#### [Work instructions]
Nothing in the listing below should change; retype it as is.

#### [Source records]
────────────────────

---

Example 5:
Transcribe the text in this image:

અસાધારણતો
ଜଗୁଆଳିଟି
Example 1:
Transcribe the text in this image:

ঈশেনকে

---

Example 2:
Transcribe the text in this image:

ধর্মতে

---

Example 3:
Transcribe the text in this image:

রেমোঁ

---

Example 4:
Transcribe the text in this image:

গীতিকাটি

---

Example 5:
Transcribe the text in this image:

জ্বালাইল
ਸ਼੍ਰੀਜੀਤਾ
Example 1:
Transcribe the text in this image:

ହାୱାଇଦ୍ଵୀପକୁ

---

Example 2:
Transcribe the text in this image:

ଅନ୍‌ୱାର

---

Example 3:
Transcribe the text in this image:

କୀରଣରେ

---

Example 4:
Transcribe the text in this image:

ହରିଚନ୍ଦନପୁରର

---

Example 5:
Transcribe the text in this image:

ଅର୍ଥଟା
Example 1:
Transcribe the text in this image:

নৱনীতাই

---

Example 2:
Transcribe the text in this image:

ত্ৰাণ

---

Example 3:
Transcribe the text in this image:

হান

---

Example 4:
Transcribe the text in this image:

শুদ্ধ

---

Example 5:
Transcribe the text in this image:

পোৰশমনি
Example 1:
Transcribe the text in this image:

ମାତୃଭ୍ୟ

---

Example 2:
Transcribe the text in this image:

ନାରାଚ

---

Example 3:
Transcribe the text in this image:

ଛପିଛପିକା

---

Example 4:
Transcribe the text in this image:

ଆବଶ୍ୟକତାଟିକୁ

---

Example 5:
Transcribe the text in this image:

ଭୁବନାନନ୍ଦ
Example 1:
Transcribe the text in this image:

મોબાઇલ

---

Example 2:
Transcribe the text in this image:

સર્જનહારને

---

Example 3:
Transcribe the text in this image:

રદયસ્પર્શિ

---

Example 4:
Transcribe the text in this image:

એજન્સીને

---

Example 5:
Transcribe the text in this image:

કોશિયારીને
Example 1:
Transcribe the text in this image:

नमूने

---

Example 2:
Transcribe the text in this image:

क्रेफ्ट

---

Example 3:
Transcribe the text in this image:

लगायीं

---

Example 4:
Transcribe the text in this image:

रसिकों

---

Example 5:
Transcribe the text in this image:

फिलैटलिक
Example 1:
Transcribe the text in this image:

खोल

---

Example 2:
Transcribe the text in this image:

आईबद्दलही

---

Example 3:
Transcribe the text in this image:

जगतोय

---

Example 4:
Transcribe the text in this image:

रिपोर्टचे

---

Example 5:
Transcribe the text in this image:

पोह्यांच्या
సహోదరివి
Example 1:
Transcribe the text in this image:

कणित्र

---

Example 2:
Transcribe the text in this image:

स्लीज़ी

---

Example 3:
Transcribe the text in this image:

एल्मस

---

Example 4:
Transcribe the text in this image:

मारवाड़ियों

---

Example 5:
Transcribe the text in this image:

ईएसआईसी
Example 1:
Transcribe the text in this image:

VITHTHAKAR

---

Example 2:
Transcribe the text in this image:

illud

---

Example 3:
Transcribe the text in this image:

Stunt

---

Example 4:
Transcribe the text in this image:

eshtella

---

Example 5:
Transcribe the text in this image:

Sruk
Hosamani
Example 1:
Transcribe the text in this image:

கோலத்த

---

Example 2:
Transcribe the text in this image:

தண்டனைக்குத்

────────────────────

#### [Reply to the exercise]
---

Example 5:
Transcribe the text in this image:

અસાધારણતો
ଜଗୁଆଳିଟି
Example 1:
Transcribe the text in this image:

ঈশেনকে

---

Example 2:
Transcribe the text in this image:

ধর্মতে

---

Example 3:
Transcribe the text in this image:

রেমোঁ

---

Example 4:
Transcribe the text in this image:

গীতিকাটি

---

Example 5:
Transcribe the text in this image:

জ্বালাইল
ਸ਼੍ਰੀਜੀਤਾ
Example 1:
Transcribe the text in this image:

ହାୱାଇଦ୍ଵୀପକୁ

---

Example 2:
Transcribe the text in this image:

ଅନ୍‌ୱାର

---

Example 3:
Transcribe the text in this image:

କୀରଣରେ

---

Example 4:
Transcribe the text in this image:

ହରିଚନ୍ଦନପୁରର

---

Example 5:
Transcribe the text in this image:

ଅର୍ଥଟା
Example 1:
Transcribe the text in this image:

নৱনীতাই

---

Example 2:
Transcribe the text in this image:

ত্ৰাণ

---

Example 3:
Transcribe the text in this image:

হান

---

Example 4:
Transcribe the text in this image:

শুদ্ধ

---

Example 5:
Transcribe the text in this image:

পোৰশমনি
Example 1:
Transcribe the text in this image:

ମାତୃଭ୍ୟ

---

Example 2:
Transcribe the text in this image:

ନାରାଚ

---

Example 3:
Transcribe the text in this image:

ଛପିଛପିକା

---

Example 4:
Transcribe the text in this image:

ଆବଶ୍ୟକତାଟିକୁ

---

Example 5:
Transcribe the text in this image:

ଭୁବନାନନ୍ଦ
Example 1:
Transcribe the text in this image:

મોબાઇલ

---

Example 2:
Transcribe the text in this image:

સર્જનહારને

---

Example 3:
Transcribe the text in this image:

રદયસ્પર્શિ

---

Example 4:
Transcribe the text in this image:

એજન્સીને

---

Example 5:
Transcribe the text in this image:

કોશિયારીને
Example 1:
Transcribe the text in this image:

नमूने

---

Example 2:
Transcribe the text in this image:

क्रेफ्ट

---

Example 3:
Transcribe the text in this image:

लगायीं

---

Example 4:
Transcribe the text in this image:

रसिकों

---

Example 5:
Transcribe the text in this image:

फिलैटलिक
Example 1:
Transcribe the text in this image:

खोल

---

Example 2:
Transcribe the text in this image:

आईबद्दलही

---

Example 3:
Transcribe the text in this image:

जगतोय

---

Example 4:
Transcribe the text in this image:

रिपोर्टचे

---

Example 5:
Transcribe the text in this image:

पोह्यांच्या
సహోదరివి
Example 1:
Transcribe the text in this image:

कणित्र

---

Example 2:
Transcribe the text in this image:

स्लीज़ी

---

Example 3:
Transcribe the text in this image:

एल्मस

---

Example 4:
Transcribe the text in this image:

मारवाड़ियों

---

Example 5:
Transcribe the text in this image:

ईएसआईसी
Example 1:
Transcribe the text in this image:

VITHTHAKAR

---

Example 2:
Transcribe the text in this image:

illud

---

Example 3:
Transcribe the text in this image:

Stunt

---

Example 4:
Transcribe the text in this image:

eshtella

---

Example 5:
Transcribe the text in this image:

Sruk
Hosamani
Example 1:
Transcribe the text in this image:

கோலத்த

---

Example 2:
Transcribe the text in this image:

தண்டனைக்குத்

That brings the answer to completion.